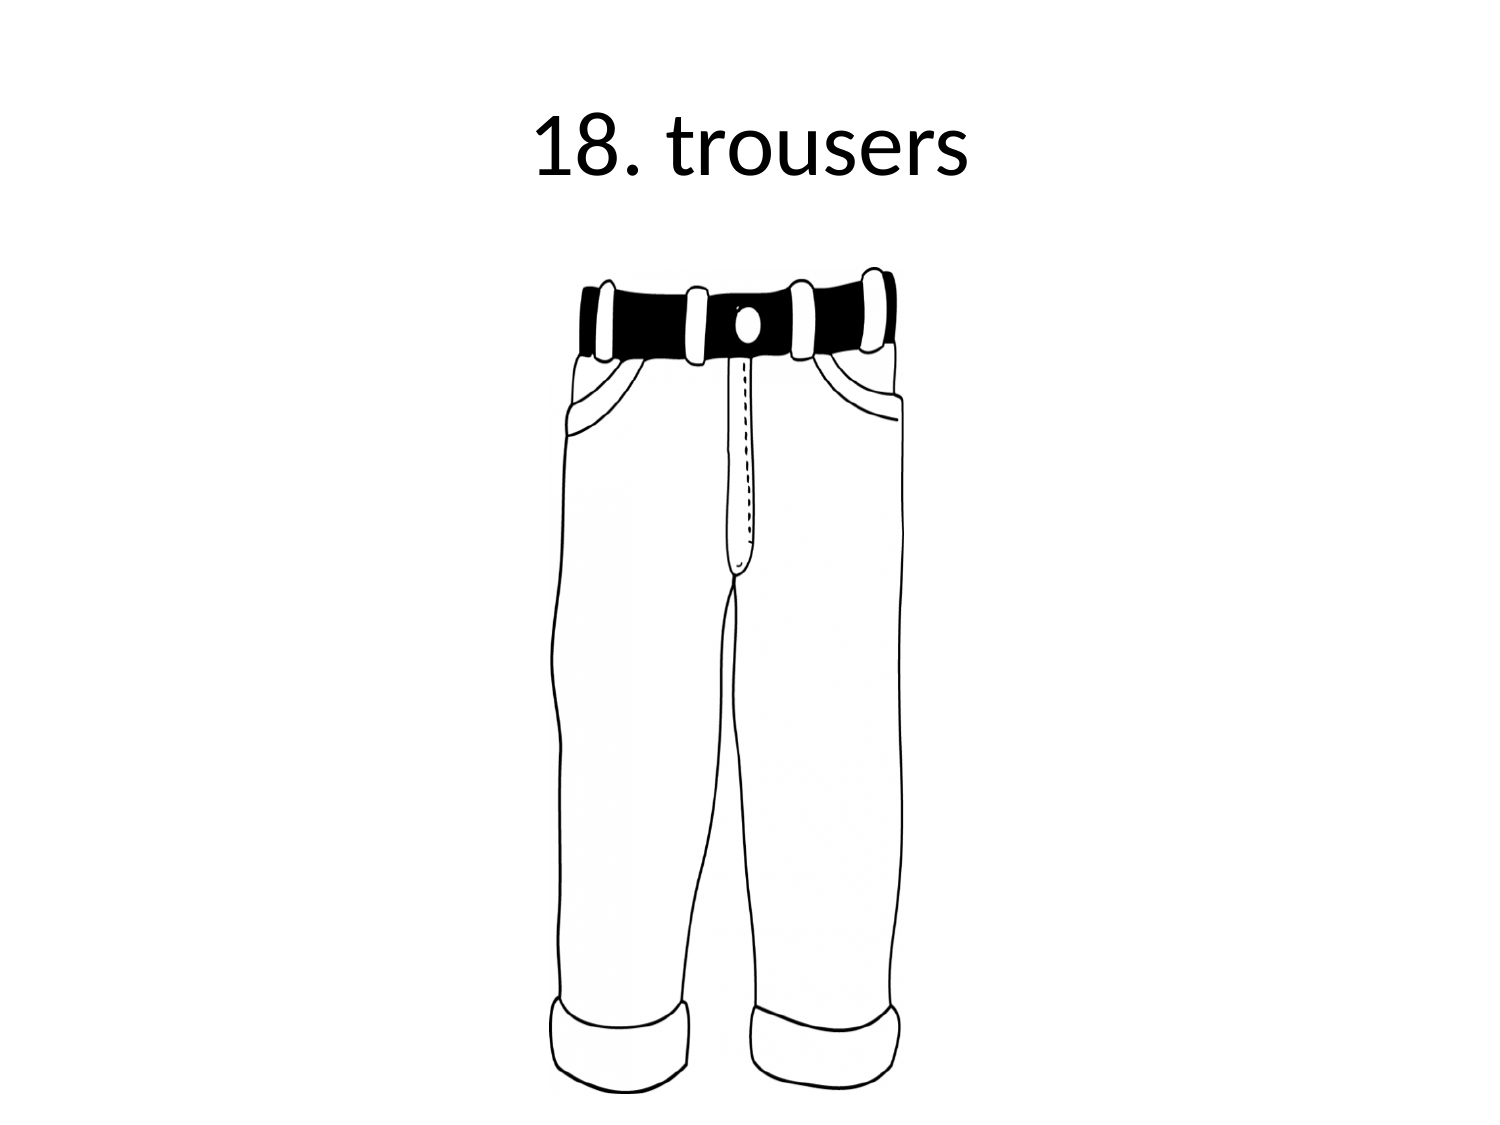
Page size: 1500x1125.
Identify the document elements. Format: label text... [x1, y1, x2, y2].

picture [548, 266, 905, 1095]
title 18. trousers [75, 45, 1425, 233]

--

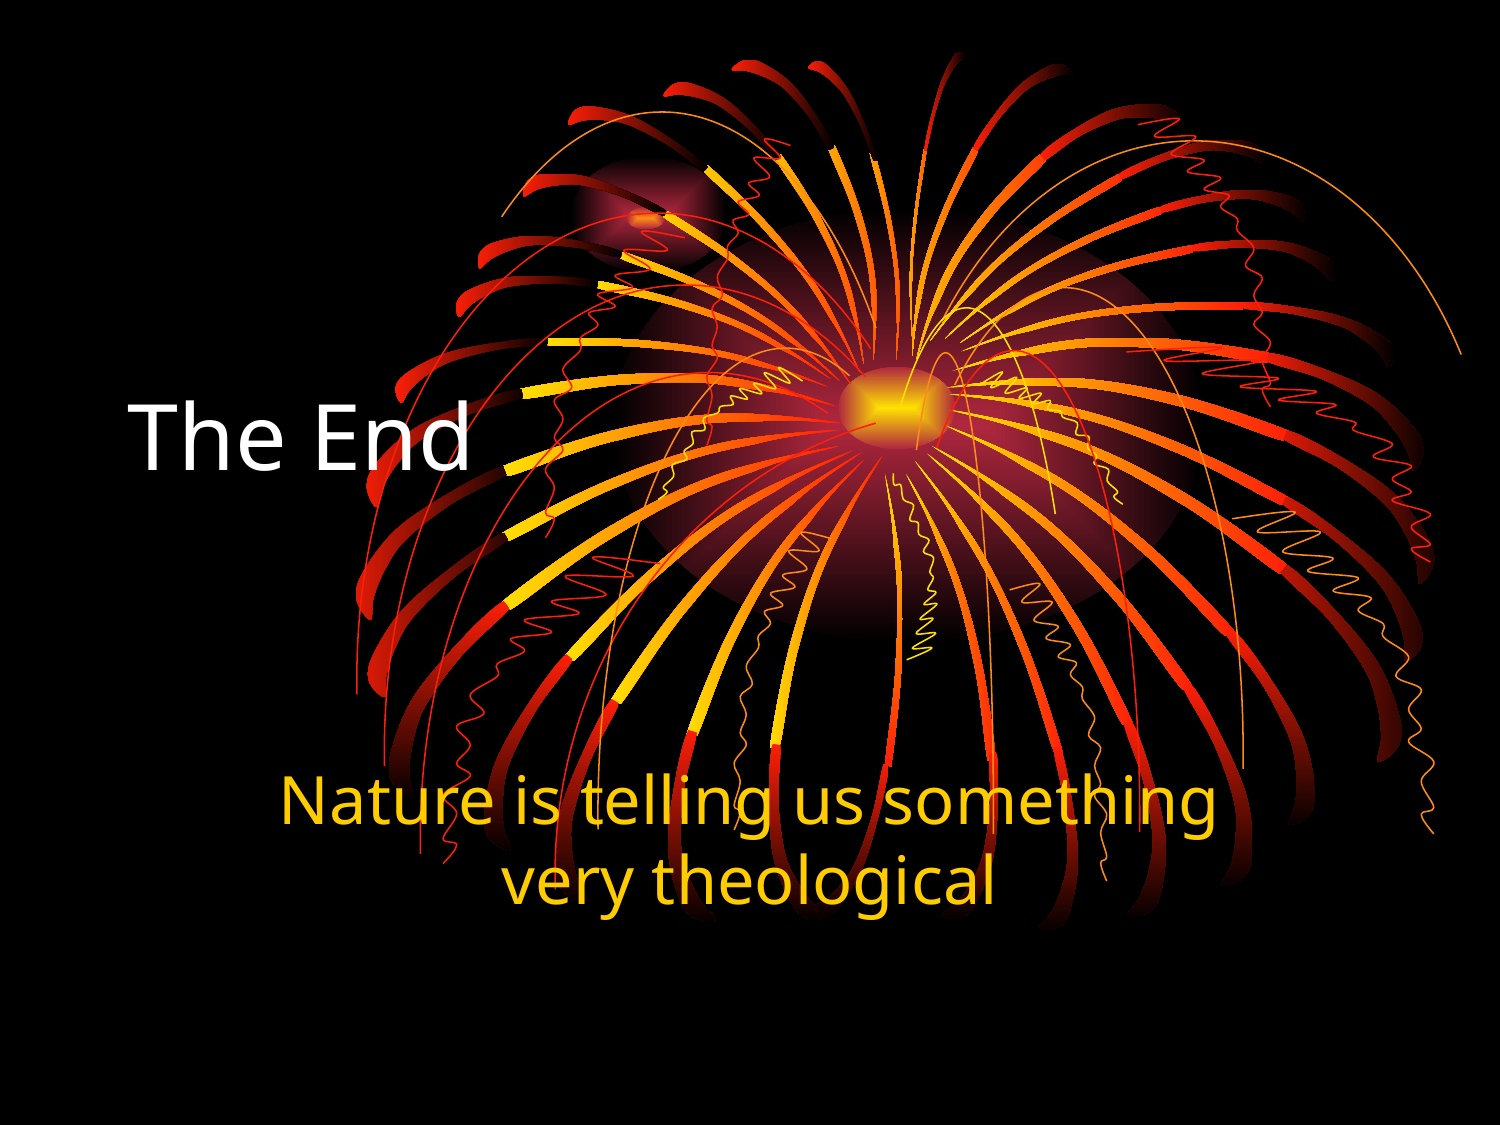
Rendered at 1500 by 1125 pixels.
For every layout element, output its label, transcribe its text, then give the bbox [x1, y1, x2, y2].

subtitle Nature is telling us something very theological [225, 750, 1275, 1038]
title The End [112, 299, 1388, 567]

---

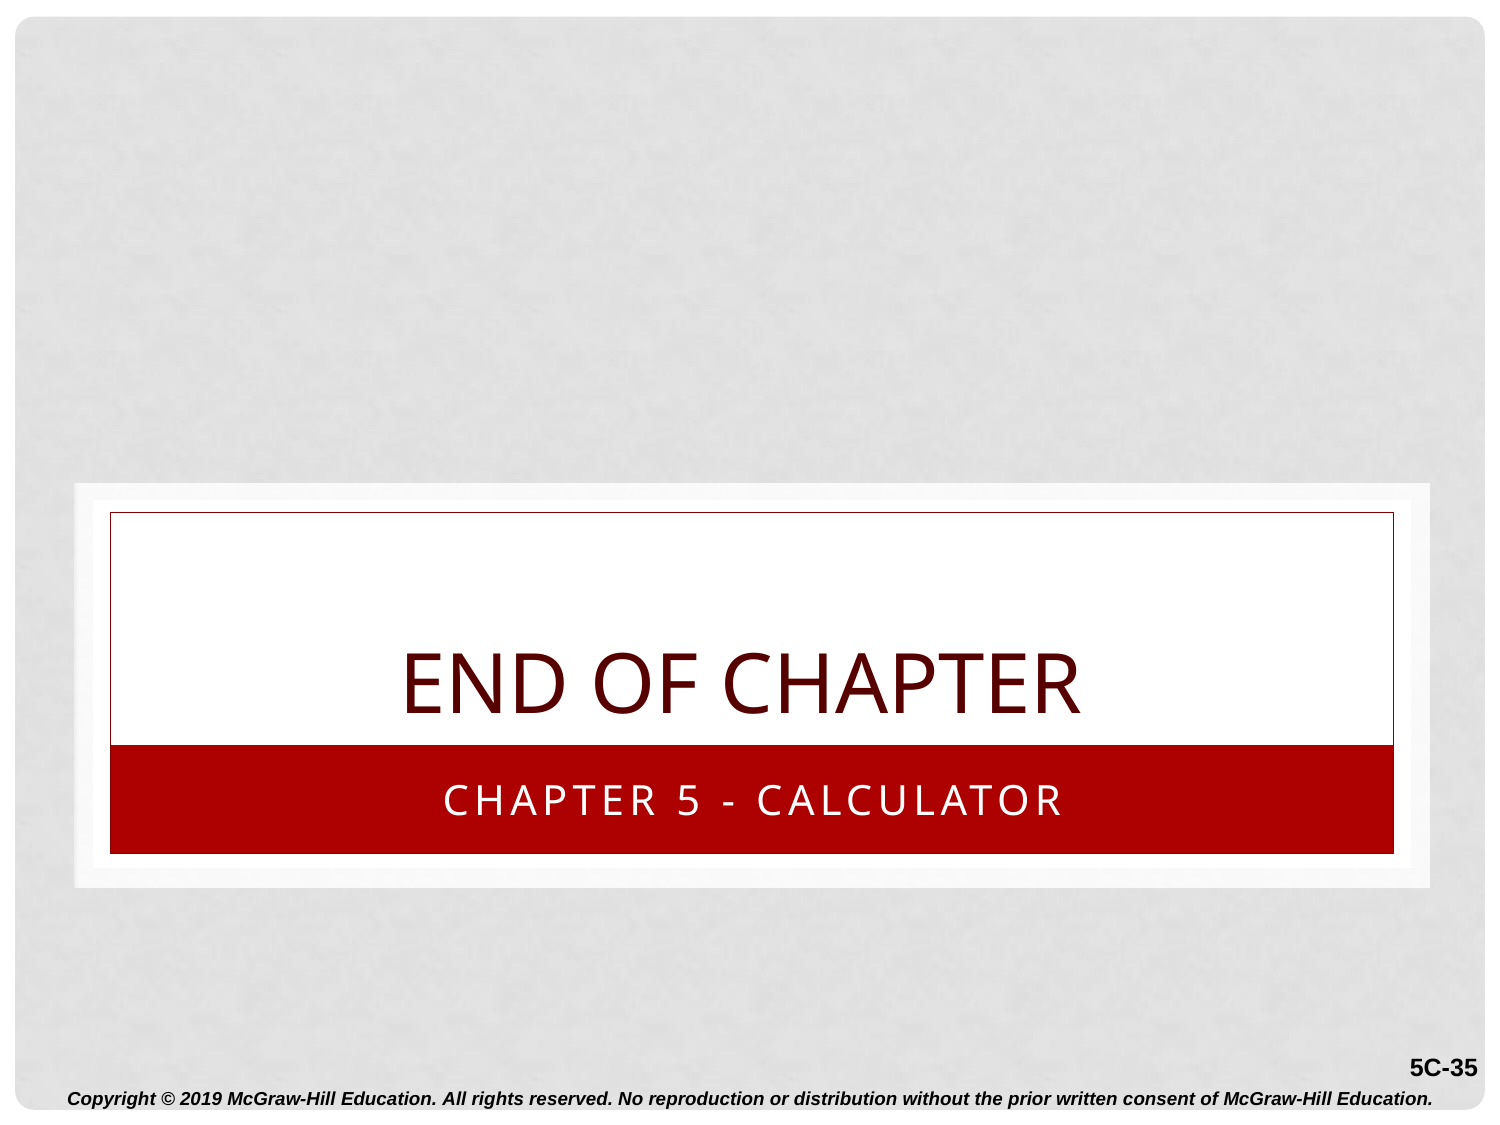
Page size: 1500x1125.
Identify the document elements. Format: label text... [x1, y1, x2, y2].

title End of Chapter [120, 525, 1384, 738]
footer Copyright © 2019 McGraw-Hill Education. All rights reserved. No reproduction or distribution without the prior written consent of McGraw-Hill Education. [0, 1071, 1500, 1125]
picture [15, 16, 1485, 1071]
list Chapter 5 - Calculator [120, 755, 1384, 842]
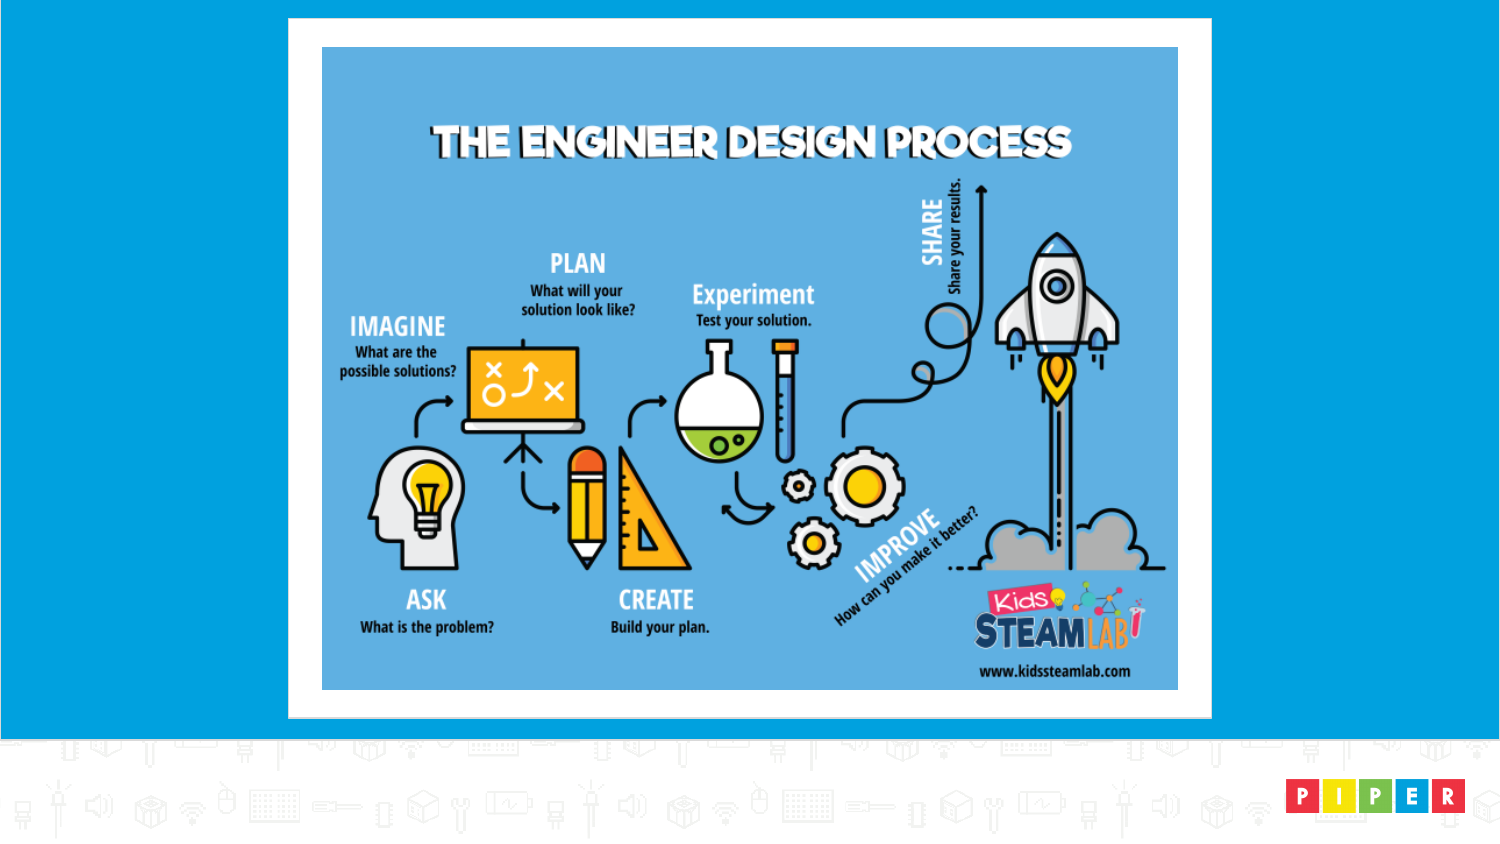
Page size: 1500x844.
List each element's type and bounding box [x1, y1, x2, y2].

# Task item
An exact copy of the lines above, from the one containing "Page size: 1500x844." down to the one containing "List each element's" and including both, is the whole answer; retype it and nothing else.

# Response to this task
Page size: 1500x844.
List each element's type and bounding box [x1, y1, x2, y2].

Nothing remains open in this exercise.